I totally agree on the 'Death with dignity' comments. With sincere respect to every one of us here and all points of view I would say.

Australian law and the current government is very much against assisted suicide.

Palliative care however is most compassionate and they were incredible as they took me through the last 4 days for Chris. For those new to the site Chris went into active dying last Easter Friday morning, so it was all public holidays and no services available at home except the 24 hour palliative care phone line. This turned out to be perfect as all here was so peaceful.

I have always had such incredible comfort from knowing that I could keep Chris completely fear and pain free for the first time in his whole illness.

I noticed 6 months later when a local CALS friend was at the same stage her husband was far more distressed at times, but she was holding back on meds, being given conflicting information and very stressed herself.

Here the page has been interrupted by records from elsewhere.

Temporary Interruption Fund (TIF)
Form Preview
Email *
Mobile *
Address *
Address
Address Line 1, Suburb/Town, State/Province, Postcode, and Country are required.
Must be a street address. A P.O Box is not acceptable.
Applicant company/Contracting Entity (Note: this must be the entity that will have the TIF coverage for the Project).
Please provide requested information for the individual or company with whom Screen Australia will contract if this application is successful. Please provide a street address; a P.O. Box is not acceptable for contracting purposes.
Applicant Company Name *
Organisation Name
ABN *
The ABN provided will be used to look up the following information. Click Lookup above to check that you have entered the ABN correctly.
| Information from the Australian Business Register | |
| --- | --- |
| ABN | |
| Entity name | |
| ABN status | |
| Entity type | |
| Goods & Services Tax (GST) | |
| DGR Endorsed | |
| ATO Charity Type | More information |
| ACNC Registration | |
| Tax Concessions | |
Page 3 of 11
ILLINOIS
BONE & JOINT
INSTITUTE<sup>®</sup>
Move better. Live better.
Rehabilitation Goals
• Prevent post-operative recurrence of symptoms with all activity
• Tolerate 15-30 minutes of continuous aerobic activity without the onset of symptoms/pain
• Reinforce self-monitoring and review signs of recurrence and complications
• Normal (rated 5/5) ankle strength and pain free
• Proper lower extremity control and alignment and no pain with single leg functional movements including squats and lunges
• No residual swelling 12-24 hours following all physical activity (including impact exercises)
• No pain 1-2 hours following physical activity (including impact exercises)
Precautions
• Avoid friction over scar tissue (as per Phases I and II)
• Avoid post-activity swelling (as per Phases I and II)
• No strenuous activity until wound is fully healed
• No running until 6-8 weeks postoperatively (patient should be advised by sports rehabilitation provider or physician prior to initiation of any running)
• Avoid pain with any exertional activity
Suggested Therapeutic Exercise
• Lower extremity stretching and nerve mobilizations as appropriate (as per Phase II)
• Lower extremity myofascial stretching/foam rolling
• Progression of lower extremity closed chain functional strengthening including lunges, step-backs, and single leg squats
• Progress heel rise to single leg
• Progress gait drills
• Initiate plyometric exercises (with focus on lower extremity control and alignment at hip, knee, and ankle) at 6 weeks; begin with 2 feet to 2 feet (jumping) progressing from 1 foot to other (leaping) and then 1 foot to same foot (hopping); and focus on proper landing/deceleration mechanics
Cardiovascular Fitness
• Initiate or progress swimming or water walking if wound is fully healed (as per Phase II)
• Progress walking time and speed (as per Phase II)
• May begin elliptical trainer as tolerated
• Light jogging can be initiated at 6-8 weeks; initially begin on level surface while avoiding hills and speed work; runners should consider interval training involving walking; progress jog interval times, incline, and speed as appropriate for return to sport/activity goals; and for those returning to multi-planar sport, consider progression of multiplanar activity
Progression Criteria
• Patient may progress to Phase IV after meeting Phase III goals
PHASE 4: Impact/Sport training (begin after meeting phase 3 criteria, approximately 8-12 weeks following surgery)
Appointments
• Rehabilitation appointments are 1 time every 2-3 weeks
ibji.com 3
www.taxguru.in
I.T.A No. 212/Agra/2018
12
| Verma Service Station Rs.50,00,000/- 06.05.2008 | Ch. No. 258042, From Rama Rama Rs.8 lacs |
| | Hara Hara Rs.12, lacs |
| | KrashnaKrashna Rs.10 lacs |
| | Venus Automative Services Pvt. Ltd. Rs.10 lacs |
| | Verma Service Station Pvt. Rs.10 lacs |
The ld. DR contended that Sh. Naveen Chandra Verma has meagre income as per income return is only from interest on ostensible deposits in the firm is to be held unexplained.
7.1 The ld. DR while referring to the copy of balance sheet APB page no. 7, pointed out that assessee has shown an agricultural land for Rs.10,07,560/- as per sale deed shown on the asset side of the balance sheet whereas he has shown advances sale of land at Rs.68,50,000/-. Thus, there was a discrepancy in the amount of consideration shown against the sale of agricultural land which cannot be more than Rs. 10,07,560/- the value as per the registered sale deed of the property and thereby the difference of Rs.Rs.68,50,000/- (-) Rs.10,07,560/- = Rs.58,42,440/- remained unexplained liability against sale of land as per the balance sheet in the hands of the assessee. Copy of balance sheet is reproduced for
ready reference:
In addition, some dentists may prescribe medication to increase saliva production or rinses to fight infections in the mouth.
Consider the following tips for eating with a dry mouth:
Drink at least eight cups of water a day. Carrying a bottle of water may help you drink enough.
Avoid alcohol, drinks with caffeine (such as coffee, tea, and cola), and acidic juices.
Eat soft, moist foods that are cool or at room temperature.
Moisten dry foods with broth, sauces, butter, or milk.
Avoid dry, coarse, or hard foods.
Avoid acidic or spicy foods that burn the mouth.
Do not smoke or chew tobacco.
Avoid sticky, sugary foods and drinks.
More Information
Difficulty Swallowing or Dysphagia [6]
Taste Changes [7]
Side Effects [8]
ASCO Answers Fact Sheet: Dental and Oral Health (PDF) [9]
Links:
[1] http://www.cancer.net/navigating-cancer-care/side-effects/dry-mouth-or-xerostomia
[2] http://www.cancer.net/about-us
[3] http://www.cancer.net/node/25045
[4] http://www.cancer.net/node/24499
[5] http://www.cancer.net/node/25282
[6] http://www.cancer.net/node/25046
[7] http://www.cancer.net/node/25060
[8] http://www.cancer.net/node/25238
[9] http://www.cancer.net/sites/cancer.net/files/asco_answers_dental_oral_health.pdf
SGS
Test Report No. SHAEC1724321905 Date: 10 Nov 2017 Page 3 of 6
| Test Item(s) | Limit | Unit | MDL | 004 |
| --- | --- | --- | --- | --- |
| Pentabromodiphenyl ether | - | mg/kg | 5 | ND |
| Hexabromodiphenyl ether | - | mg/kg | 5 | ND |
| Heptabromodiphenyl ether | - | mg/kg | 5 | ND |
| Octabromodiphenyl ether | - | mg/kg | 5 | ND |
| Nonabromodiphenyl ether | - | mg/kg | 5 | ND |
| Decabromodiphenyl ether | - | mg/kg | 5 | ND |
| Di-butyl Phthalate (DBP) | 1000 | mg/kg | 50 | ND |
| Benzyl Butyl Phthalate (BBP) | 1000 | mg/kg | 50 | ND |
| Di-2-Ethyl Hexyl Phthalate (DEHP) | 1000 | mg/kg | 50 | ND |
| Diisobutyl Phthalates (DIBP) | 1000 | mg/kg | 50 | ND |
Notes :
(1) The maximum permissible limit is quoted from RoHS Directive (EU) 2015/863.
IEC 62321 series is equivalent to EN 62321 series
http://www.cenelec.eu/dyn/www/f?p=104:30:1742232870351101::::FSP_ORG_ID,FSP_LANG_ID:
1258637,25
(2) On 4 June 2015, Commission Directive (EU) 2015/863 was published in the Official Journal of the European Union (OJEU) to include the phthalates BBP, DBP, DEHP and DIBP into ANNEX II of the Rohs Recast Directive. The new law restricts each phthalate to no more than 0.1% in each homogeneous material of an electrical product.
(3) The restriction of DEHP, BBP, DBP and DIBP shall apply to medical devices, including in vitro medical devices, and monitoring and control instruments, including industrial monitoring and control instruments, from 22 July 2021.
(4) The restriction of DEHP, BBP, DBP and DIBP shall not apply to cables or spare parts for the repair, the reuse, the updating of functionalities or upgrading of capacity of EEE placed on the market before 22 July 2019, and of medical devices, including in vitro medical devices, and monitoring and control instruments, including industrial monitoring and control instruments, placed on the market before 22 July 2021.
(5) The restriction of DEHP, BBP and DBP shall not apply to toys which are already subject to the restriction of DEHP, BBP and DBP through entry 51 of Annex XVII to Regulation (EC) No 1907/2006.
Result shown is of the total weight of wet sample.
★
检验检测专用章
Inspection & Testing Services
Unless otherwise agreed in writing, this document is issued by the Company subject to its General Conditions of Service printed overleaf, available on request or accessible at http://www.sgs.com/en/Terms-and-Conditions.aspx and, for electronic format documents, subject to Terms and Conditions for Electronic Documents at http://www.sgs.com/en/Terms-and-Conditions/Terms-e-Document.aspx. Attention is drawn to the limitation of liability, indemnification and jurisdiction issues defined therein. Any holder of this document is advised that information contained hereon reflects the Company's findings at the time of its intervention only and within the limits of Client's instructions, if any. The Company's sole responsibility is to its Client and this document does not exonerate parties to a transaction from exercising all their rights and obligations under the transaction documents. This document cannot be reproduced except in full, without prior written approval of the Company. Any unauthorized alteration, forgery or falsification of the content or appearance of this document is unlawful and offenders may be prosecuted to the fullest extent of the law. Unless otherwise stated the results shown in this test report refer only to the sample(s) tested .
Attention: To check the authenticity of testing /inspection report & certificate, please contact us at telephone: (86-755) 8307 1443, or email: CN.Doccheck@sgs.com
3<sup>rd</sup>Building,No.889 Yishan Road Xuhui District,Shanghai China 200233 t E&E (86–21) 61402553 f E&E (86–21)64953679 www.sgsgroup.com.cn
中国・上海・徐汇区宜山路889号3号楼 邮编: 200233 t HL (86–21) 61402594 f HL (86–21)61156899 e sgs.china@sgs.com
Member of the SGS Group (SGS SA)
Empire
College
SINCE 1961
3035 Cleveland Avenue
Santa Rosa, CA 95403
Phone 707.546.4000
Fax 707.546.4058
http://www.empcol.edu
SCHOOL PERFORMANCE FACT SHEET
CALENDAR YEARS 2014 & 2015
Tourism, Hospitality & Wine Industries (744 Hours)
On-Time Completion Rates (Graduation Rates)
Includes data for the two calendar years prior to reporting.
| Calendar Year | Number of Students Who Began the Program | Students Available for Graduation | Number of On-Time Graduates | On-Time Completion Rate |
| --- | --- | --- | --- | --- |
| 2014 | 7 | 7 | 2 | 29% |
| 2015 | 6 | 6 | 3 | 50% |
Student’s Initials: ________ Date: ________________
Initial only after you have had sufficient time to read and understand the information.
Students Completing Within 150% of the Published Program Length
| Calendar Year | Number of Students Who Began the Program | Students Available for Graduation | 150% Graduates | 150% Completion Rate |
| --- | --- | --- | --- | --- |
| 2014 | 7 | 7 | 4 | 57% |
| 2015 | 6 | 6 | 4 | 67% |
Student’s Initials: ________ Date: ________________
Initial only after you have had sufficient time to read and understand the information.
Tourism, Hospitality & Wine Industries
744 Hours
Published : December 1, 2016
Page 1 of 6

I felt very calm in that end stage and just looked after him by gut instinct with palliative care cheering me on and advising how much to increase the meds by each 12 hours.

As Diane says so well, anyone on a vent can elect to have it removed. This will take far higher levels of meds at the time but this is simply a doctors order so is easy to get.

I have noticed that some people think that if they elect for the vent then they have committed to it for a very long time. It is important to know you can elect to stop using the vent as has been shown well in this thread.
 
My Dr also told me when the time came he would make sure I didnt suffer.
One issue is that many of us suffer now. I know there are at least several times a day I feel air hunger or excess mucus, then it seems to ease. Unfortunately there are no drugs allowed for that, at least here. And a respiratory therapist told me that with ALS we just produce more mucus-lucky I guess.
Of course I could go out on the road and piss someone off and let them shoot me, the right to carry firearms seems to be much more important than people suffering in this state.